Oh I am so glad the dog has this loving family to help find the forever home though. The breed mixes also exhaust me- could you imagine- the beagle tracks down the rabbit, the BC creates an amazing way to catch it, and the terrier fights you as you try to save the rabbit! Yeah, I am exhausted thinking about spending a day with that dog and I only have furkids!

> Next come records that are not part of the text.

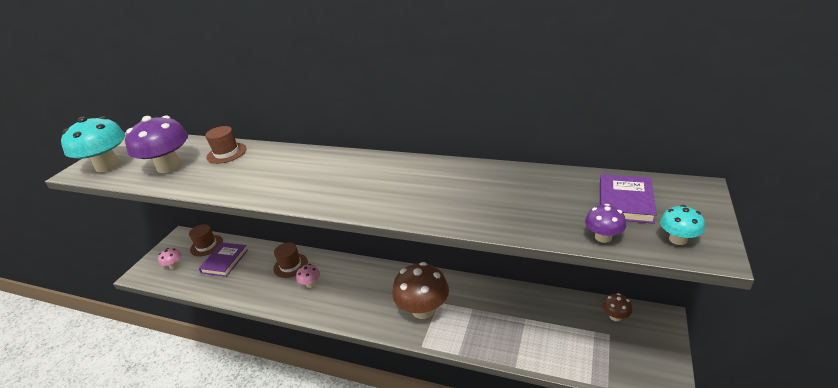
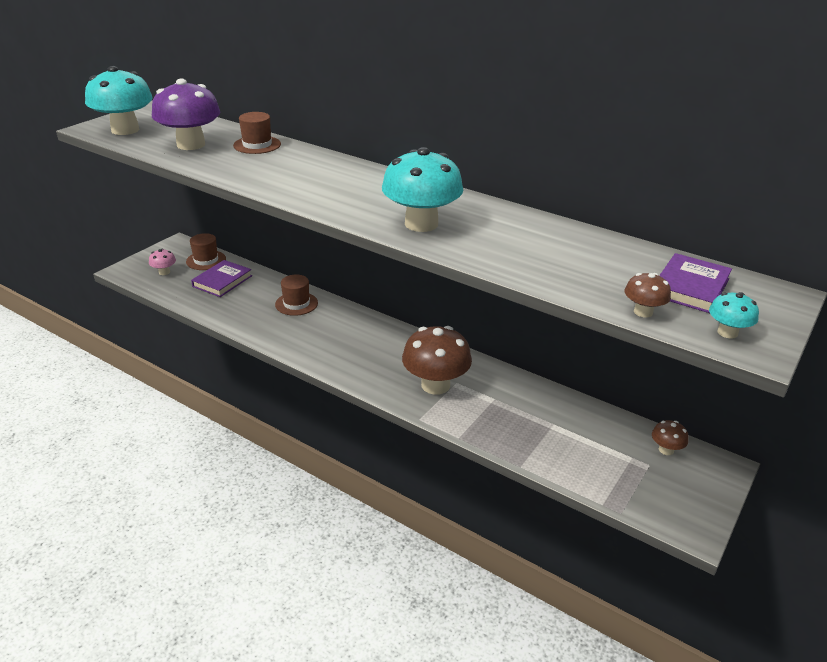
camera: 10 degrees right, 0 degrees up
pink mushroom [296,264,320,288] -> none
purple mushroom [585,204,626,243] -> brown mushroom [625,273,671,317]
none -> turquoise mushroom [382,147,463,232]

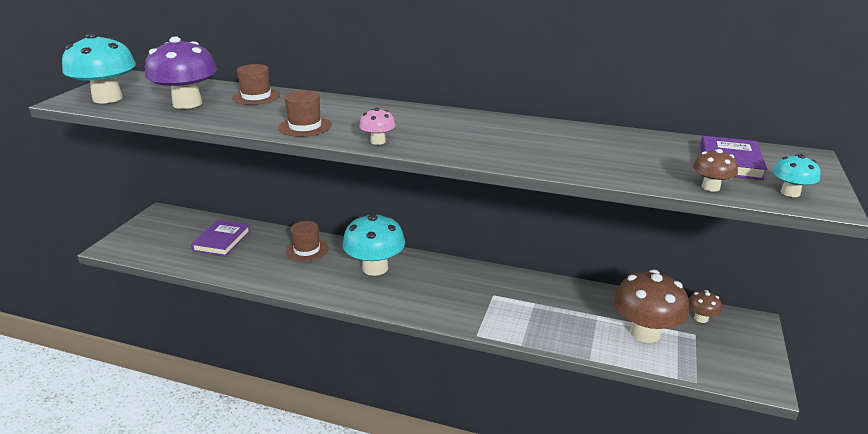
camera: 15 degrees left, 5 degrees down
pink mushroom [149,249,176,275] -> pink mushroom moved to [359,107,396,145]
brown hat [186,233,226,270] -> brown hat moved to [279,90,332,137]
turquoise mushroom [382,147,463,232] -> turquoise mushroom moved to [343,214,405,276]
brown mushroom [402,326,472,395] -> brown mushroom moved to [614,270,689,343]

But my furkids walked, were potty trained, rolled over, etc before all the two legged ones I know!!! So maybe the dog should stay


----------



## Jill in Mich (Feb 24, 2008)

We also don't know the full situation, perhaps there are medical complications with the baby that require mom & dad to be at the hospital all of the time, etc....


----------



## JASHavanese (Apr 24, 2007)

It sounds like this is a loving family that wants what is best for the dog. We don't know what's going on in their lives but it sounds like they won't settle for anything but a perfect match for the dog and owner.
I adopted a dog that was about 7 years old from the pound for my Gram. They instantly bonded and the dog knew she was Gram's dog and oh the love they shared. The dog was with us for years and then Gram got sick and went in the hospital. The dog was ok through all the ins and outs of the hospital stays until Gram passed away. The dog knew we lost her and they were so tightly bonded the dog was determined to go with Gram. We tried everything to give her a will to live but she was determined to follow Gram. The vet tried everything, we tried everything and it wasn't to be.
It sounds like this family is looking for that kind of bond for this dog and I can't fault them for that. If they didn't care, the dog would be dropped off somewhere but these people are offering to stay in the dog's life.


----------